Méthodologie des exercices philosophiques

     La méthode ici présentée relève d'une conception dialectique de l'exercice philosophique, acquise à l'école de Michel Gourinat.

     Certains candidats aux concours de recrutement ont pu entendre dire au sujet de leur copie (je cite l'un d'entre eux) que "cela n’était pas une dissertation de philosophie, car elle ne respectait pas les critères formels et l’esprit attendus au concours. En effet, il ne nous est pas demandé de réfuter un auteur ou l’une de ses thèses (car il faut « rester humble » devant eux), ni de prétendre avoir tranché réellement le problème soulevé dans l’introduction (il ne faut pas prétendre détenir la vérité). Notre travail n’a pas vocation à étudier la réalité, mais à étudier les différentes significations que peut revêtir une notion. Notre dissertation doit donc faire varier les différentes significations que l’on peut donner à la notion qui nous est proposée en sujet, et ce sont ces variations qui constituent le mouvement, la forme (les différentes parties) de notre dissertation. Le but étant alors d’être le plus original possible".

     Le souci de la vérité est néanmoins la forme d'humilité qui définit originellement la philosophie en tant que telle. Y renoncer au profit d'une herméneutique brillante est le propre de sa contrefaçon sophistique. Ce serait mal se mettre à l'école des philosophes, et peu les honorer, que de les statufier et ne pas s'atteler au meilleur de ce qu'ils ont voulu être. Sauf à supposer qu'un jury de philosophie veuille couronner des candidats au motif qu'ils renoncent à être philosophes - hypothèse qui paraîtra "hyperbolique et ridicule", comme Descartes le disait de ses doutes -, il resterait, dans un cas aussi improbable, à se dire que la pratique d'une dialectique ordonnée à la vérité (soit à la présentation comme vraie, au risque de se tromper, de la conclusion à laquelle on parvient au terme d'une argumentation aussi rigoureuse que possible) est sans doute parfaitement capable de répondre à la requête susdite, voire de produire une originalité dont le souci paraît au demeurant plus mondain que philosophique.
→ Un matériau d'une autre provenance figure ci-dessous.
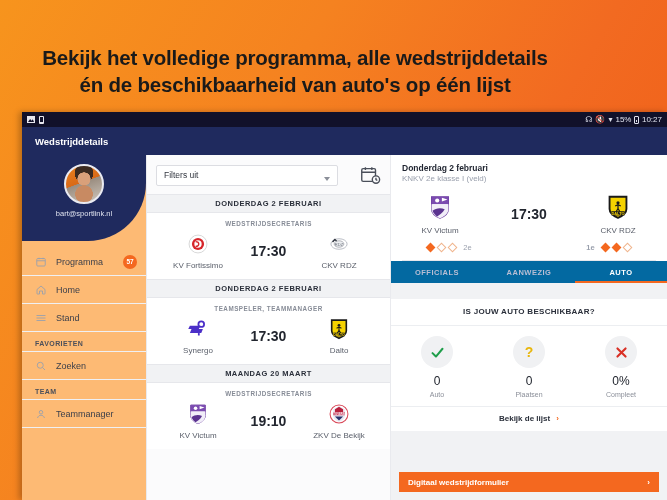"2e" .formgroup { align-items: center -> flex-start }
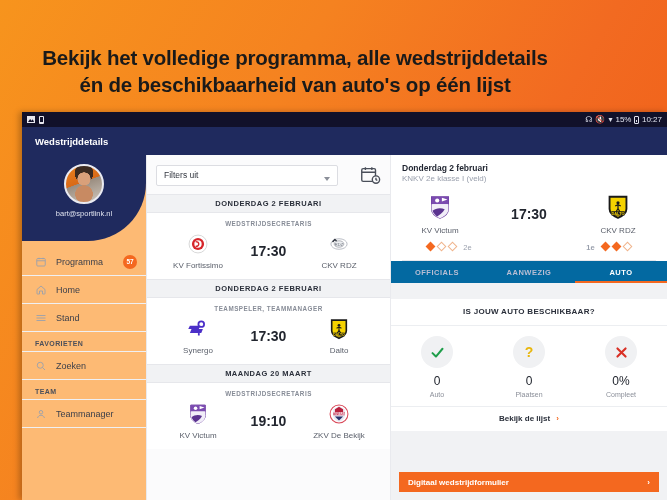"Programma" div.side-item { order: before "Home" -> after "Home" }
     Chercher la vérité sans en faire profession plus que nécessaire, moyennant l'exploration des concepts et de leurs implications, ne citer les auteurs - plutôt que les viser - qu'autant qu'ils nourrissent la pensée (une signature n'étant jamais un argument en philosophie), ce pourrait être une bonne manière, comme ce fut le cas chez tous les vrais philosophes depuis Socrate, de retourner l'art sophistique au profit de la philosophie.

 

I. La dissertation

 

     C’est un genre littéraire qui, comme tous les autres, a ses règles propres, qui le différencient, par exemple, de l’essai ou de la question de cours.

    Elle se définit comme l’examen d’un problème philosophique, qu’elle doit par conséquent poser (introduction), discuter (argumentation), et résoudre (conclusion).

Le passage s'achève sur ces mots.